Investir davantage dans la formation professionnelle
Allouer des financements européens conséquents à la formation, en particulier à la formation technique (productivité pour le milieu agricole, agents de maîtrise dans l’industrie et les services) et à la formation des formateurs. Allouer une part substantielle de ces financements à la formation professionnelle des femmes, majoritaires dans des secteurs à fort potentiel (transformation agricole, petit commerce), et à la formation au numérique, qui garantit un accès à une meilleure information et permet de maîtriser des outils nécessaires. Co-construire avec les pays africains des référentiels de compétences communs pour la formation professionnelle favorisant l’acquisition, le partage des connaissances et le dialogue, qui répondent aux besoins spécifiques identifiés pour le pays ou le marché, que ce soit pour le secteur formel ou informel.
Déployer une assistance technique efficace et ciblée
Réorienter et renforcer une assistance technique harmonisée de l’UE vers le secteur privé et l’amélioration de l’environnement des affaires, à travers la mise en place d’équipes mixtes Europe-Afrique pour éviter les biais culturels qui freinent la mise en place de bonnes pratiques.
Appuyer le secteur privé, PME et ETI en priorité
Faciliter l’accès aux outils de financement européens pour les PME et ETI européennes et africaines en leur octroyant un accès simplifié. Accélérer le déploiement du Plan d’investissement extérieur (PIE) européen. Créer des chambres de commerce et d’industrie européennes dans les pays africains chargées d’animer le dialogue entre entreprises européennes et africaines et de diffuser l’information sur les financements européens, conjointement avec les délégations de l’UE.
Recourir davantage à la finance mixte ( blending finance )
Augmenter et cibler l’utilisation du blending finance, associant ressources publiques et privées, sur la conception amont des projets, les financements en monnaie locale et les projets les plus risqués souvent délaissés par ce type de financement et pourtant susceptibles des plus forts effets d’entraînement sur l’économie.

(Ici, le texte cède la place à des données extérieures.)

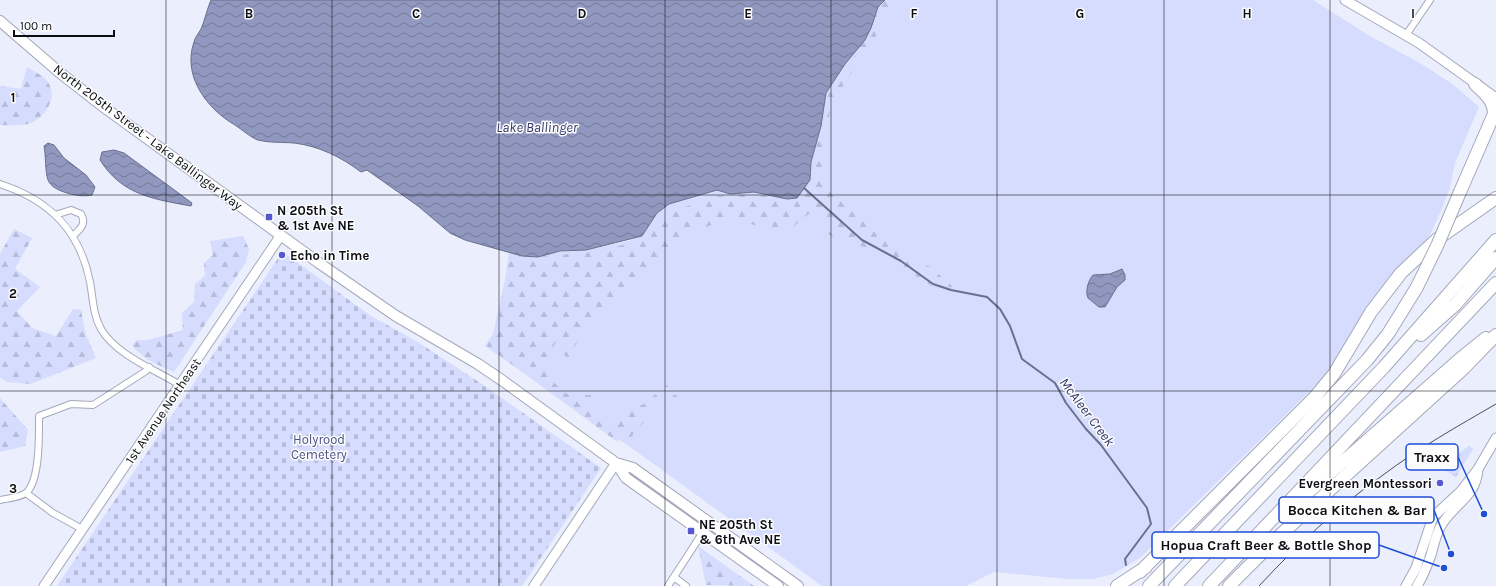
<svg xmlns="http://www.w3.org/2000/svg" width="1496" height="586" viewBox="0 0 1496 586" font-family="Karla,sans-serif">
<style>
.grass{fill:#d5dcfe}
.forest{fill:url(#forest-firs)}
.cemetery{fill:url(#cemetery-stones)}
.park{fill:url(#park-tufts)}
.water{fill:url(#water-waves);stroke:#696f8c}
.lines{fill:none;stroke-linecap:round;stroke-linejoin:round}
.stream{stroke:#696f8c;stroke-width:2}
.street-casing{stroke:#a4a8b9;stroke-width:8}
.secondary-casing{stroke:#a4a8b9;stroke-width:11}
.primary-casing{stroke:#a4a8b9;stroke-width:12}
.highway-casing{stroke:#a4a8b9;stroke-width:14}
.street{stroke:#fff;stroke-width:6}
.secondary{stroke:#fff;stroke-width:9}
.primary{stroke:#fff;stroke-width:10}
.highway{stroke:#fff;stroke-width:12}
.tram{stroke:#4e5059;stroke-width:1}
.highway-bridge-casing{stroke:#a4a8b9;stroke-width:14;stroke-linecap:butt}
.highway-bridge{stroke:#fff;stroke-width:12}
.grid{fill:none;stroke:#0c0e14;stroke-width:1;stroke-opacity:0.55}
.poi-dot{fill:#555ad1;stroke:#fcfcfc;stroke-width:1.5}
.labels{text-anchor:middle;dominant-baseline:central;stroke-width:3;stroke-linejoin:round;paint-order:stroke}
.street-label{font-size:13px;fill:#0c0e14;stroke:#fcfcfc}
.poi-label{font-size:13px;font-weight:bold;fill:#0c0e14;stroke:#fcfcfc;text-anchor:start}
.park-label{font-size:13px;fill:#4b5288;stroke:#fcfcfc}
.water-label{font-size:14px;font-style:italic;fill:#31376a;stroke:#fcfcfc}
.grid-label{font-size:13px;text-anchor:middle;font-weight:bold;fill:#0c0e14;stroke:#fcfcfc;stroke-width:3;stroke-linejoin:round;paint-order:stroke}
.leader{fill:none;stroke:#1d4ed8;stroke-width:1.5}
.callout-dot{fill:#1d4ed8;stroke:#fcfcfc;stroke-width:1.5}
.callout{fill:#fcfcfc;stroke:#1d4ed8;stroke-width:1.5}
.callout-label{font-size:14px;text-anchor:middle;font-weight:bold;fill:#0c0e14}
</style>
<defs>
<pattern id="forest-firs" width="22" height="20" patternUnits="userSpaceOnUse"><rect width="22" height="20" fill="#d5dcfe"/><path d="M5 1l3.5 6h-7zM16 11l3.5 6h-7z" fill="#b6bcd9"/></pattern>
<pattern id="cemetery-stones" width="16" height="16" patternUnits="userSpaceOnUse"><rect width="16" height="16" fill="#d5dcfe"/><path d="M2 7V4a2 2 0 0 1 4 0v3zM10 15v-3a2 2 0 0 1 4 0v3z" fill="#b6bcd9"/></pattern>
<pattern id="park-tufts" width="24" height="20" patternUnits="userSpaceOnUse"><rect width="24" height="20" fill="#d5dcfe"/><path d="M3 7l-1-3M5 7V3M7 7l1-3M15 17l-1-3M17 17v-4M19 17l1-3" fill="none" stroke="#b6bcd9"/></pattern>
<pattern id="water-waves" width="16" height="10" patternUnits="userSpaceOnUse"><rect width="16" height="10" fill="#9198bf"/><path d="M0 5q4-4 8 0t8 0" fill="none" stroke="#757a9a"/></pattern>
</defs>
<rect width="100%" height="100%" fill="#eaeefd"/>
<path class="grass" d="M 885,0 L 1313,0 L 1368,35 L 1418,62 L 1451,83 L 1479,107 L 1455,163 L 1450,188 L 1440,213 L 1428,239 L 1394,273 L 1336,361 L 1318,383 L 1140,558 L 1113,574 L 1093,579 L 1068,579 L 994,572 L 966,586 L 822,586 L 647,459 L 485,346 L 493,334 L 511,253 L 538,257 L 551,253 L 586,250 L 629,241 L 642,236 L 657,213 L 669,204 L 717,190 L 730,194 L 754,192 L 787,199 L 810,180 L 811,162 L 821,126 L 826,93 L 845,64 L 865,40 Z"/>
<path class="forest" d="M 879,0 L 891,0 L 877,34 L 835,98 L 829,116 L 821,158 L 829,183 L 873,231 L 901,245 L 919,263 L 931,267 L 952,286 L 945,294 L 873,250 L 829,235 L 820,216 L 811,212 L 791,229 L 757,226 L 734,218 L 693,231 L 597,311 L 577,342 L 568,360 L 556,342 L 543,363 L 550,379 L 567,394 L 592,395 L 597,413 L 613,419 L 630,404 L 642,405 L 672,381 L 673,393 L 680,399 L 660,403 L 631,437 L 616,441 L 487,346 L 498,324 L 509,253 L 525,258 L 593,252 L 639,241 L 663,217 L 710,196 L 757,194 L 785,200 L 799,198 L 812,182 L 821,109 L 834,84 L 854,57 Z
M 27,67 C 33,71 43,75 47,81 C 60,96 44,120 28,124 C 20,126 9,125 0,125 L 0,86 L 21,89 Z
M 14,229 L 32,238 L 15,269 L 40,287 L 17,311 L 32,328 L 56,336 L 73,309 L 81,310 L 86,335 L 96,358 L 31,384 L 7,382 L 0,377 L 0,254 Z
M 243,236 L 249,249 L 246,262 L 174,372 C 160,366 141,358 132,345 L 137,340 L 148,340 L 183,330 L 182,313 L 194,302 L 195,284 L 205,276 L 204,263 L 213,255 L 210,241 Z
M 0,398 L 28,430 L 25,446 L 0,452 Z
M 698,546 L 754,586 L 706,585 Z"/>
<path class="cemetery" d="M 287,255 L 371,316 L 416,341 L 485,386 L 601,468 L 522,586 L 57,586 L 279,257 Z"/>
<path class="park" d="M 1469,446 L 1473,449 L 1456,477 L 1431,462 L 1451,450 L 1454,454 L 1457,454 Z"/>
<path class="water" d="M 211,0 L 885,0 L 878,7 L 871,28 L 865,40 L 845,64 L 826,93 L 821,126 L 811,162 L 810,180 L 797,198 L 787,199 L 754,192 L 730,194 L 717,190 L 669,204 L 657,213 L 642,236 L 586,250 L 560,251 L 538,257 L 522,256 L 465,240 L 450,233 L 418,206 L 367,170 L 361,172 C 341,157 319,146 294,143 C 282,142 270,143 258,140 C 253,139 241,129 235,125 C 207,109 182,76 194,42 C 195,37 199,33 201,29 C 205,20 207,9 211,0 Z
M 48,143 L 54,145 L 64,158 L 86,175 L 95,187 L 92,195 C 81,198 52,192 48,180 C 45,172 46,155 44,146 Z
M 114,150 L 124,153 L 192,203 L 191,206 C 153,199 122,195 100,160 L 102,152 Z
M 1122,269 L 1125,275 L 1125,280 L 1117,287 L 1105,307 L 1099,307 L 1088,298 C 1085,291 1088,281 1093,275 L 1110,274 Z"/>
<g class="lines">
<path class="stream" d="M 804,188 L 862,240 L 901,261 L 933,284 L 951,290 L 987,297 L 1000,309 L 1010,326 L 1022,359 L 1055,383 L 1066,403 L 1086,429 L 1101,445 L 1147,508 L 1151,524 L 1125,559 L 1126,565
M 1418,575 L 1428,547
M 1411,586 L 1416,579"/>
<g class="street-casing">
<path id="street" d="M 1406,35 L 1430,0
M 0,184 C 50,200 80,231 90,282 C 93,298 93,315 101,329 C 116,355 156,370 180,385
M 55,215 L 71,210 L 81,214 C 87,224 80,229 73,236
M 26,493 L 53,513 L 82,529
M 0,500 C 8,498 21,498 27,492 C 40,479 39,435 39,416 L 71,404 L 93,405 L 146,371 L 149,367
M 674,577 L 686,586
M 668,586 L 703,532"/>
</g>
<g class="secondary-casing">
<path id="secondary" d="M 1345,0 L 1419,43 L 1496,98
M 44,586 L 281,235
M 534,586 L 616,463
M 1406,586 L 1416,568 L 1433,517 L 1461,491 L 1478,469 L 1496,438
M 1417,586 C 1423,576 1427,566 1431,555 C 1434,544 1436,533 1442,524 C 1456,502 1476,497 1478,469"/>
</g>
<g class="primary-casing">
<path id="primary" d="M 0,21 L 59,72 L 105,108 L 319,263 L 396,316 L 478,364 L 503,381 L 616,463 L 626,478 L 778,586
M 616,463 L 633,468 L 798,586"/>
</g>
<g class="highway-casing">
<path id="highway" d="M 1460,192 L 1494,114 C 1494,100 1484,93 1475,84
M 1421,335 L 1455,305 L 1496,258
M 1305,495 L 1460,359 L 1486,338
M 1140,572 L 1314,398 L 1334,374 L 1371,312 L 1401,273 L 1436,240 L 1496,198
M 1117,586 L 1146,567
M 1149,586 L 1367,360 L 1388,334 L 1417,287
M 1175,586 L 1384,367 L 1496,240
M 1209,586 L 1496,283
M 1229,586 L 1277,538 L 1464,368 L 1496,335"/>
</g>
<use href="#street" class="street"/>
<use href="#secondary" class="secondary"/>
<use href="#primary" class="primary"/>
<use href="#highway" class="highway"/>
<path class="tram" d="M 1259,586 C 1297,545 1338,507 1383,475 C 1419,448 1458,426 1496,404"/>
<g class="highway-bridge-casing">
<path id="highway-bridge" d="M 1417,287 L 1437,246 L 1460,192"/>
</g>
<use href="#highway-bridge" class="highway-bridge"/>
</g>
<path class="grid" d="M 166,0 L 166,586M 332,0 L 332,586M 499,0 L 499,586M 665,0 L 665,586M 831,0 L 831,586M 997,0 L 997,586M 1164,0 L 1164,586M 1330,0 L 1330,586M 0,195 L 1496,195M 0,391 L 1496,391"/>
<g class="poi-dot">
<rect x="265" y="213" width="8" height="8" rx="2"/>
<circle cx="282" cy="255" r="4"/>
<circle cx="1440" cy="483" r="4"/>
<rect x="687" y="527" width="8" height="8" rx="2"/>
</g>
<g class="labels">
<g class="street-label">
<text transform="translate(148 137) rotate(37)">North 205th Street - Lake Ballinger Way</text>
<text transform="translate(163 411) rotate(-56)">1st Avenue Northeast</text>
</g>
<g class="poi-label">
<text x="277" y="210">N 205th St<tspan x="277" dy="15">&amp; 1st Ave NE</tspan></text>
<text x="290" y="255">Echo in Time</text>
<text x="1432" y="483" text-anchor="end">Evergreen Montessori</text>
<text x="699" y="524">NE 205th St<tspan x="699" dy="15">&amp; 6th Ave NE</tspan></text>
</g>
<g class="park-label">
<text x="319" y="439">Holyrood<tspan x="319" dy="15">Cemetery</tspan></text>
</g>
<g class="water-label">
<text x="537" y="127">Lake Ballinger</text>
<text transform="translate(1087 412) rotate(53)">McAleer Creek</text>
</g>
</g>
<g class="grid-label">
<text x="249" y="18">B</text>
<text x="416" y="18">C</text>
<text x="582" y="18">D</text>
<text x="748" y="18">E</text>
<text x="914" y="18">F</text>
<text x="1080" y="18">G</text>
<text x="1247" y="18">H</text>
<text x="1413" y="18">I</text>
<text x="13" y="102">1</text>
<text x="13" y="298">2</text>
<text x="13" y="493">3</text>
</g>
<path class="leader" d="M1484 514L1458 457M1451 554L1434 510M1444 568L1379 545"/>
<g class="callout-dot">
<circle cx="1484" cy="514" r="4"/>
<circle cx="1451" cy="554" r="4"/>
<circle cx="1444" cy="568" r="4"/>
</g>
<g class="callout">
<rect x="1406" y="444" width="52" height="26" rx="4"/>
<rect x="1279" y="497" width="155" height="26" rx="4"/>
<rect x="1152" y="532" width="227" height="26" rx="4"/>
</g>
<g class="callout-label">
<text x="1432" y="462">Traxx</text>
<text x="1357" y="515">Bocca Kitchen &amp; Bar</text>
<text x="1266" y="550">Hopua Craft Beer &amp; Bottle Shop</text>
</g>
<path d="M14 30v6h100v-6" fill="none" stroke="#0c0e14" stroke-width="2"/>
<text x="20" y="30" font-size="12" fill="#0c0e14" stroke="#fcfcfc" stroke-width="3" paint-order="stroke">100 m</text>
</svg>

Mesurer et privilégier comme critère d’impact l’effet de levier sur le marché et d’entraînement sur la croissance et le développement.
Développer les acteurs de terrain et les maîtrises d’ouvrage de demain
Cartographier, structurer et animer un réseau de nouveaux acteurs économiques, politiques et culturels africains. Accentuer l’effort financier dédié au renforcement des organisations, des compétences et de la gouvernance de ces structures.
Pour conclure, l’Institut Montaigne a souligné que les 12 propositions formulées dans ce rapport nécessitent avant tout une volonté politique commune à la fois au sein de l’UE et de ses États membres et au sein de l’UA et des États membres. Chacune des parties devra faire un pas vers l’autre en se basant sur des valeurs, des enjeux et des ambitions communs.